このことばをどのように受けてとめていますか?
→「そうなんだろう、きっと。頑張ってたくさんやれってことね。」(たいへんそうだなあ。めんどうくさそうだし、よくわからないから、やらない。)
→「そうなのかなぁ。わからない文章を100回読んでも、意味なんてわからないんじゃないか。」(では、やってみる?でも、疑っているので、やらない。)
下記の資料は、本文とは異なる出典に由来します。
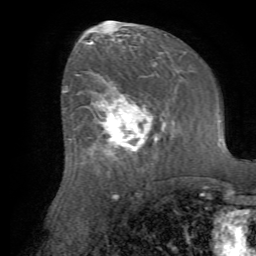
Breast MRI (dynamic contrast-enhanced), one axial slice. Position 37 of 72 along the scan axis. Cropped to one breast. Dynamic contrast-enhanced series, time point 2 of 7 at this slice position (early post-contrast). 1.5 T. TE 4.2 ms, TR 8.7 ms. 2.2 mm slice thickness. 256 × 256 image matrix, field of view 180 × 180 mm. Female patient.
Outlined on this slice (semi-automatically segmented with operator editing):
- enhancing-tissue mask used for the functional tumour volume (all voxels passing the contrast-enhancement thresholds inside the analysis volume; usually the tumour): bounding box (x1, y1, x2, y2) in pixels: (79, 82, 154, 164)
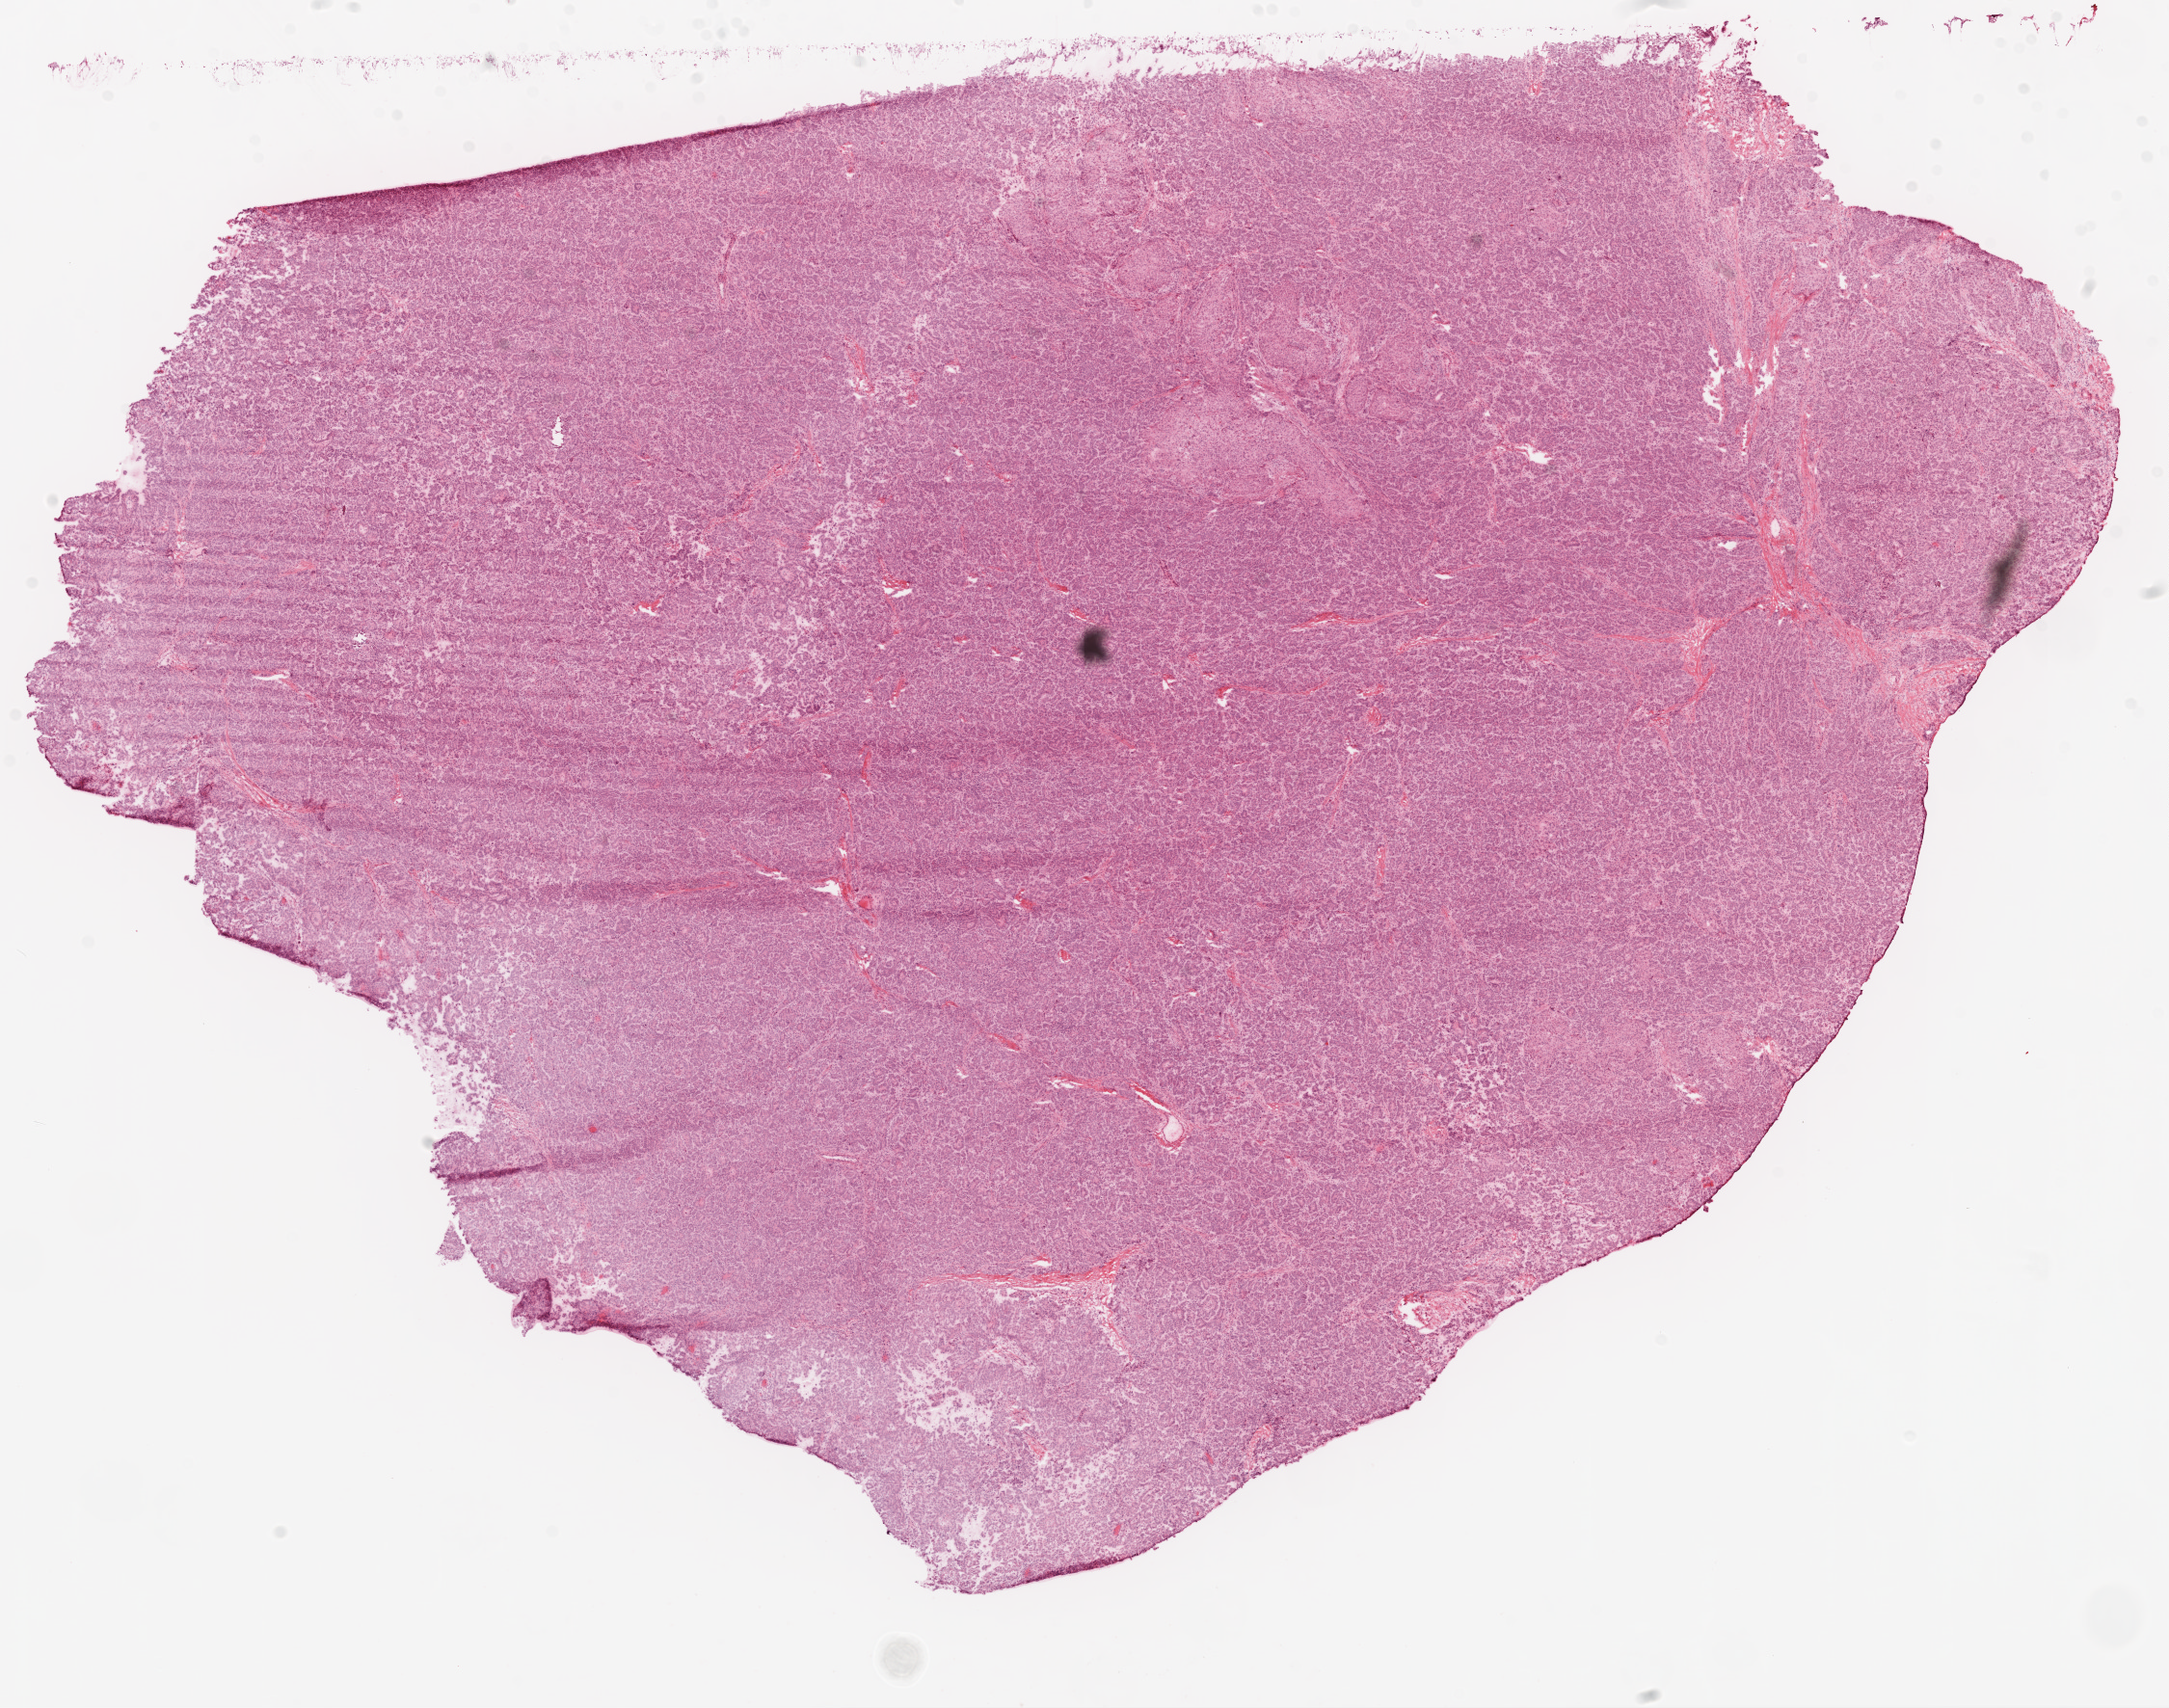
Digitized H&E tissue section (whole slide), shown as a low-resolution overview of the whole scanned area (about 18.1 x 14.2 mm, slide scanned at 20x); frozen section from the top of the tissue portion; primary tumour sample from the ovary. Patient: female, age at initial diagnosis 71 years. Histologic grade: G3 (poorly differentiated). Composition of this section per pathologist review: tumour cells 94%, tumour nuclei 95%, normal cells 1%, stromal cells 4%, necrosis 1%.
• diagnosis: Serous cystadenocarcinoma, NOS
• FIGO stage: IV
「素読」と呼ばれるこの学習方法は、声に出して読むことです。師や友と学ぶ環境の中で、姿勢を整え、 空間にことばを放ちます。それは身体の中に響き、空間からも耳に届きます。「出力」することです。

書物・書作は、先人の学びが「出力された」場です。

それは、目で追って、ふんふんとうなづいて「入力」することができません。自分もまた、そのことば出力することによって、「入力」するのです。出力が入力。それを身につける「かたち」が作法です。

静かに坐り、その人のことばに向きあう。

ゆっくり、声で出力する。

身をもって、心をこめて。

ことばを紡いだ人の思いに親しむこと。「まなぶ」とは、まねて、演じて、それを身につけることです。
はじめは、実体験がなく、ことばを受け入れる下地がないので、わからない。けれども、じぶんの素材にしておくからこそ、あとで体験するときに、意味がわかる。共感が起きるのです。くりかえしているじぶん自身を実感することが、まなびになるのです。